RECORDS TO USE section start

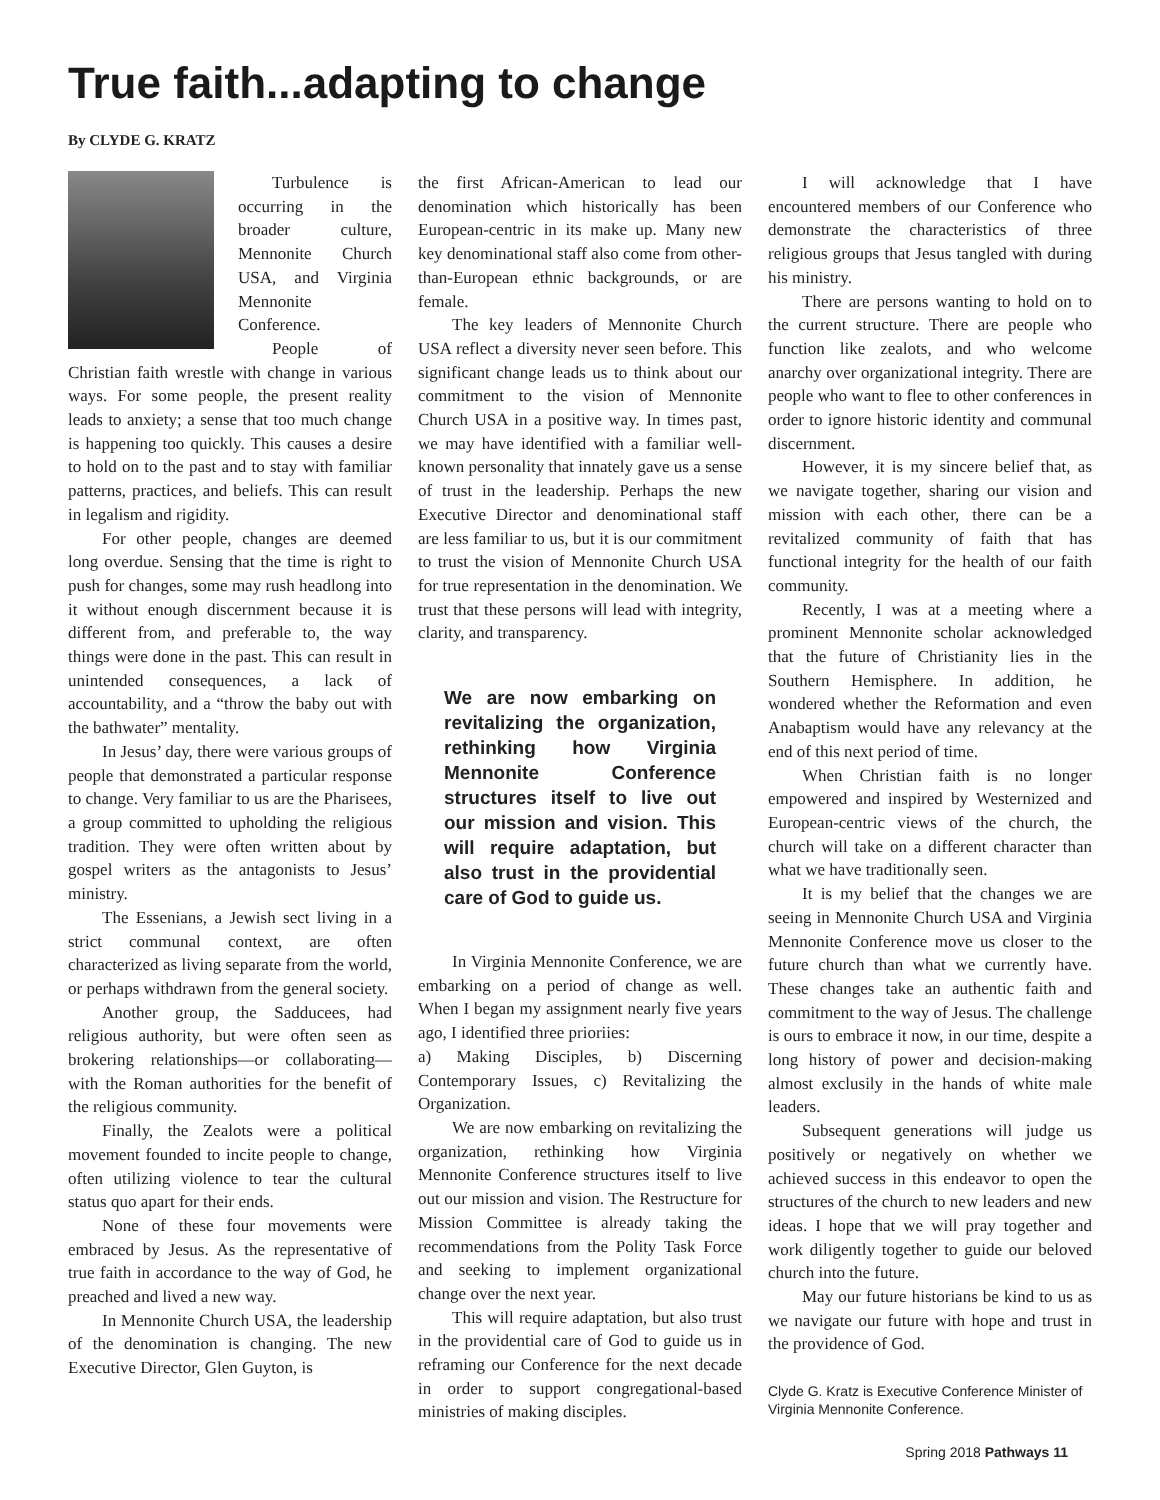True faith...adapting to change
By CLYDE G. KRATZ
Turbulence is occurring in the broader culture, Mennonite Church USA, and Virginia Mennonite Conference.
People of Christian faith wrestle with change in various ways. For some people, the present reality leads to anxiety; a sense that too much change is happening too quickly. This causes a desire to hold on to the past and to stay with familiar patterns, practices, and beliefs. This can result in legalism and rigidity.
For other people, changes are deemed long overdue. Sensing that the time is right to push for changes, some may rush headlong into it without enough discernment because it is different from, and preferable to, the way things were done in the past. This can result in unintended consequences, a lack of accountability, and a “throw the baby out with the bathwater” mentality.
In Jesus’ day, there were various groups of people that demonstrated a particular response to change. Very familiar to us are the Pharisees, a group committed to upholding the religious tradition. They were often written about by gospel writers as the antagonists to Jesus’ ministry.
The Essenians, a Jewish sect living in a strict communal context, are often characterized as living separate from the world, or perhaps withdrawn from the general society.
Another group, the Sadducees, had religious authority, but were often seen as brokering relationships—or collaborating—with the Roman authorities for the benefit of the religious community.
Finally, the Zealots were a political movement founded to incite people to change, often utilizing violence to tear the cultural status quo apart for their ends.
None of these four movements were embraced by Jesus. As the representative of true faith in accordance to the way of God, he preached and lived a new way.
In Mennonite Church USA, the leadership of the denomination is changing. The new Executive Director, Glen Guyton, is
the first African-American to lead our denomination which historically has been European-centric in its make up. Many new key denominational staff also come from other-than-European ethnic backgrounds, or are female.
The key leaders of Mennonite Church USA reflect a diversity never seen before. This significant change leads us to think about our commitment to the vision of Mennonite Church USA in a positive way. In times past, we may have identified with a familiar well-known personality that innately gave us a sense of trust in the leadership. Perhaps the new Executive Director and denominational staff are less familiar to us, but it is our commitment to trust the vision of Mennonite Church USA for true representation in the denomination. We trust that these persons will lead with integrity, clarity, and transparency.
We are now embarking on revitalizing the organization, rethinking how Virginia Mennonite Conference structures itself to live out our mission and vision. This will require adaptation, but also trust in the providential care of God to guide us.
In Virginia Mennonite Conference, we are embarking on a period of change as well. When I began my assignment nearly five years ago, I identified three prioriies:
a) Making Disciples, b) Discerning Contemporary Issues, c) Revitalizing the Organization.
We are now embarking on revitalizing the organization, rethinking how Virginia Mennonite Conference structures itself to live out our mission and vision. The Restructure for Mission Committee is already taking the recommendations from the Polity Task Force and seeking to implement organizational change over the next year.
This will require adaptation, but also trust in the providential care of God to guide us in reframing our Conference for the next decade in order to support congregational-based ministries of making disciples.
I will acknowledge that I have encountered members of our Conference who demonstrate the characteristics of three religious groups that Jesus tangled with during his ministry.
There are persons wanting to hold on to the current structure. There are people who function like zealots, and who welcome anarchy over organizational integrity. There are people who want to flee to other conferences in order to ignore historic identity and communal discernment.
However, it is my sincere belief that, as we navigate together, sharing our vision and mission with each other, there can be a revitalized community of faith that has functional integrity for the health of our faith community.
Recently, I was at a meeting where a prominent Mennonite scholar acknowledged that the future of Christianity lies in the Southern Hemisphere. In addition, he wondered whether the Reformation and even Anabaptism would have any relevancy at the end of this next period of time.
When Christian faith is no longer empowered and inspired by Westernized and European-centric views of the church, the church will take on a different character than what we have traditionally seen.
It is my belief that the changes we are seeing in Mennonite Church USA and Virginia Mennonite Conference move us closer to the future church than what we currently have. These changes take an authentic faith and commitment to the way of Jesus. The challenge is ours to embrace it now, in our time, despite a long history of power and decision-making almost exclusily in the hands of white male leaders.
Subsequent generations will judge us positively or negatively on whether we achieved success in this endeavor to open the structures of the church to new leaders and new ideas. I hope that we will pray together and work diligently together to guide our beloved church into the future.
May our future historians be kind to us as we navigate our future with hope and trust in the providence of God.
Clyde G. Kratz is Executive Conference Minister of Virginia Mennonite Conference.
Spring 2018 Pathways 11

RECORDS TO USE section end
RECORDS TO USE section start

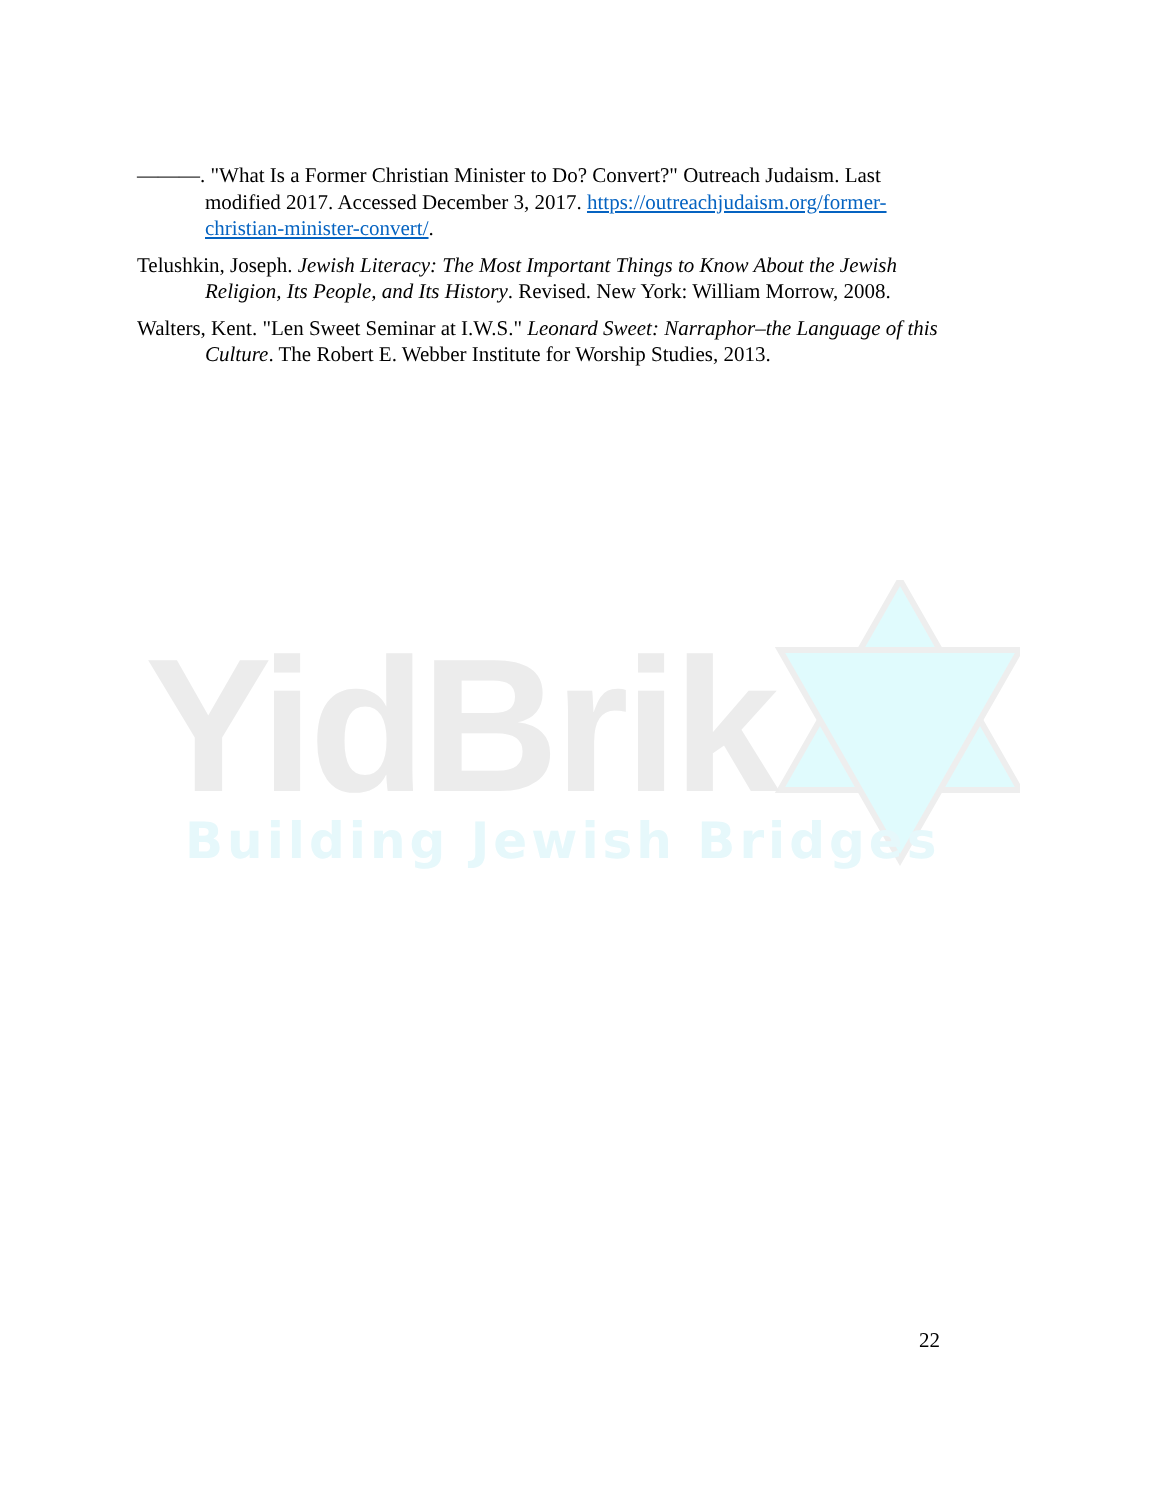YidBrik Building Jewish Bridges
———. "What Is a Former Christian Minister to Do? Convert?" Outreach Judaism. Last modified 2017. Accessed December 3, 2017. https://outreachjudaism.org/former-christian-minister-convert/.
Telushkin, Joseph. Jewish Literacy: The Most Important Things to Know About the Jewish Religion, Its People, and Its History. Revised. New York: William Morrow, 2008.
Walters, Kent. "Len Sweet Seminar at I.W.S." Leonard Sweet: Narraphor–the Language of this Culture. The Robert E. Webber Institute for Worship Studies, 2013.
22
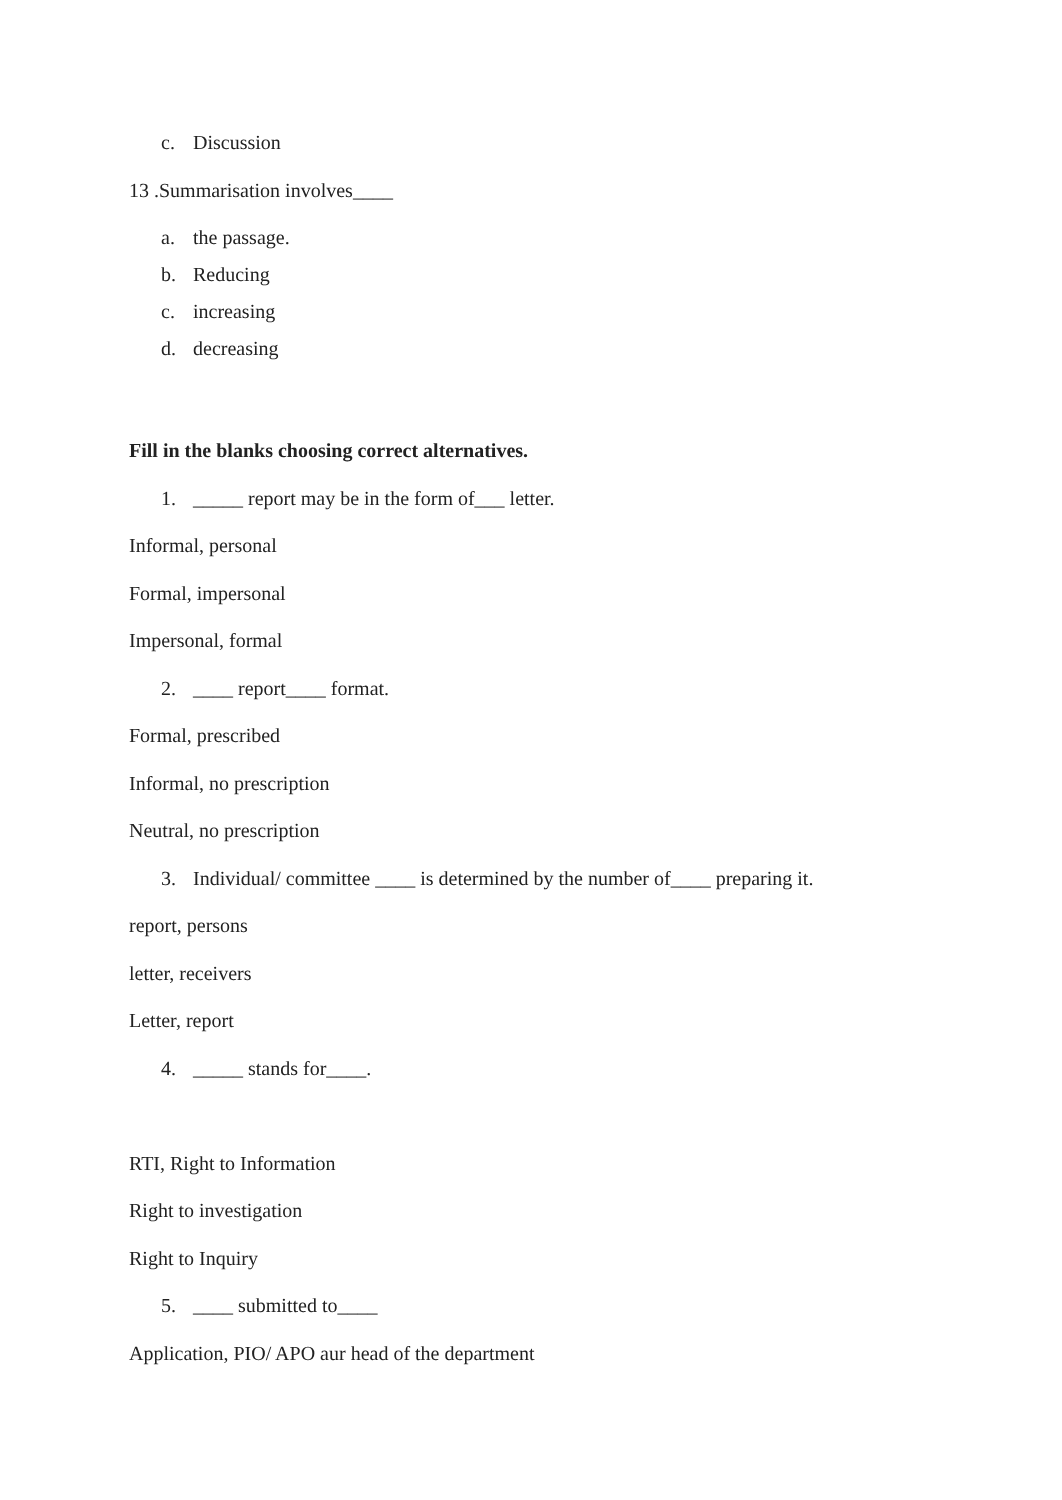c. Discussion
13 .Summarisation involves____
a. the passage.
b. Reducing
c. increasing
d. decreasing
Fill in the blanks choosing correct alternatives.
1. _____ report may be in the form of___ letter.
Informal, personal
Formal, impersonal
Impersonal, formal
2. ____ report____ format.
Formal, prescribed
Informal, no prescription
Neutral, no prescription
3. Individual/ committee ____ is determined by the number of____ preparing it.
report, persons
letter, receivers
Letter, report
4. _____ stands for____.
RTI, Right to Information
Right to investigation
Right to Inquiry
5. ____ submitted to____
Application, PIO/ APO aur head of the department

RECORDS TO USE section end

* WORK TO BE COMPLETED:
Please reproduce, exactly as they appear above, the lines from the line containing "Another group, the" up to and including the line containing "the first African-American".

* TASK RESPONSE:
Another group, the Sadducees, had religious authority, but were often seen as brokering relationships—or collaborating—with the Roman authorities for the benefit of the religious community.
Finally, the Zealots were a political movement founded to incite people to change, often utilizing violence to tear the cultural status quo apart for their ends.
None of these four movements were embraced by Jesus. As the representative of true faith in accordance to the way of God, he preached and lived a new way.
In Mennonite Church USA, the leadership of the denomination is changing. The new Executive Director, Glen Guyton, is
the first African-American to lead our denomination which historically has been European-centric in its make up. Many new key denominational staff also come from other-than-European ethnic backgrounds, or are female.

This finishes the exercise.